If you answer YES to ANY of the following questions a Pilot Trust may be appropriate for you:
 Could your estate receive funds from a death-in-service benefit or pension fund when you die and you wish to avoid unnecessary inheritance tax of up to 40% of the benefit? 
 Would you like to relieve your beneficiaries (future generations) of their potential inheritance tax liability*?
     Do you wish to protect your assets for your children from a previous marriage?
 Have you vulnerable beneficiaries your wish to protect from creditors, financial abuse, divorce claims or future care fees?
 Do you wish to protect some or all of your estate for future generations (ie grandchildren)?

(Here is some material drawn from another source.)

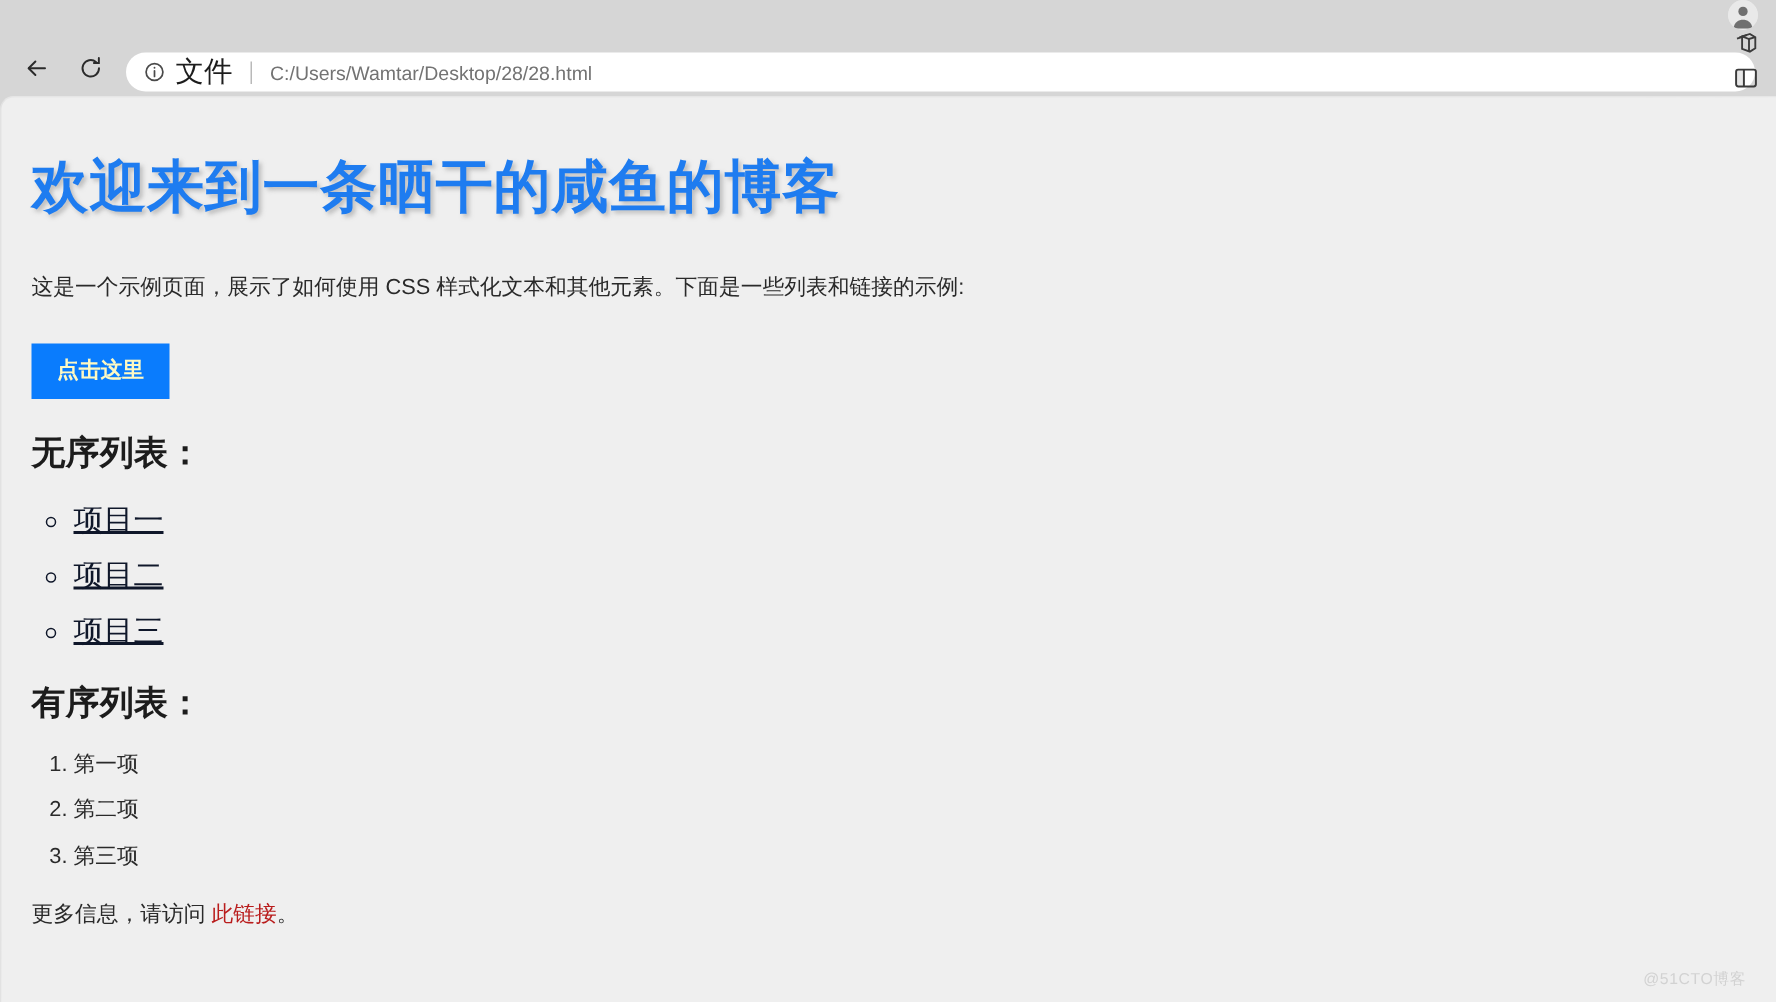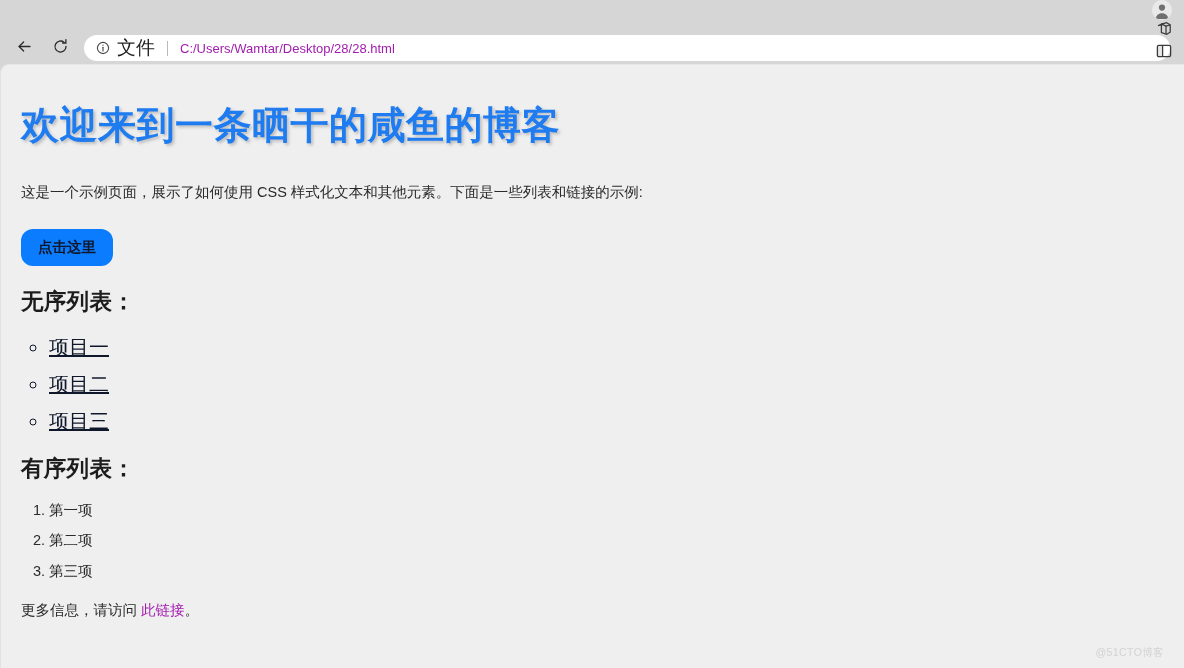"C:/Users/Wamtar/Desktop/28/28.html" .omni-url { color: #a21caf -> #737373 }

 If you are not married do you wish to reduce your partner's future inheritance tax liability?
 A probated Will is a public document, do you wish to avoid disclosure of beneficiaries by leaving a bequest to a Pilot Trust?

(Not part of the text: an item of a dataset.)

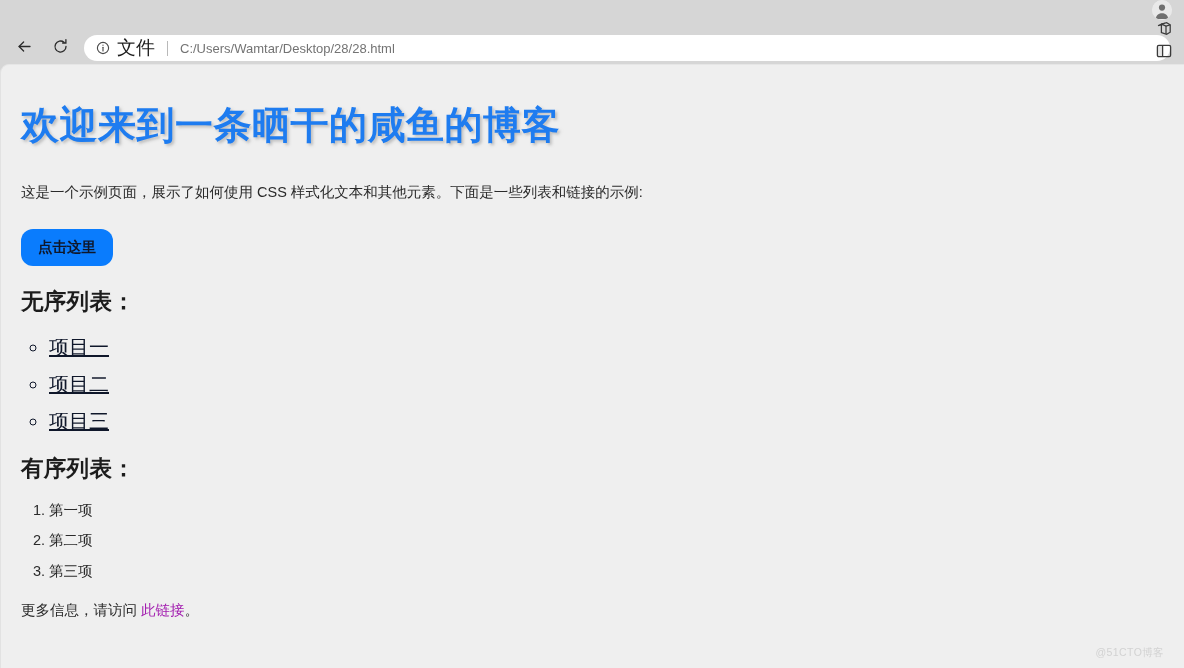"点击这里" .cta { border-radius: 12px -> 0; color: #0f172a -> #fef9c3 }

 Do you wish to avoid additional fees for the preparation of future Wills that would otherwise incorporate Will Trusts? 
 Assets within the a Pilot Trust will not be assessed as belonging to beneficiaries when calculating means tested state benefits. Do you wish to protect beneficiaries from loosing state benefits?
 
*The funds or property held in a Pilot Trust do not belong to any one beneficiary so they are not subject to inheritance tax when one of the beneficiaries dies and funds may be loaned to beneficiaries thus reducing or avoiding future trust administration costs.

There is no need for a Trustee to tell HMRC that a trust has been prepared if a trust is not going to receive any income or make any chargeable gains.

A Pilot Trust should not be considered as a means of avoiding inheritance tax on funds paid into the Trust from your estate immediately after your death.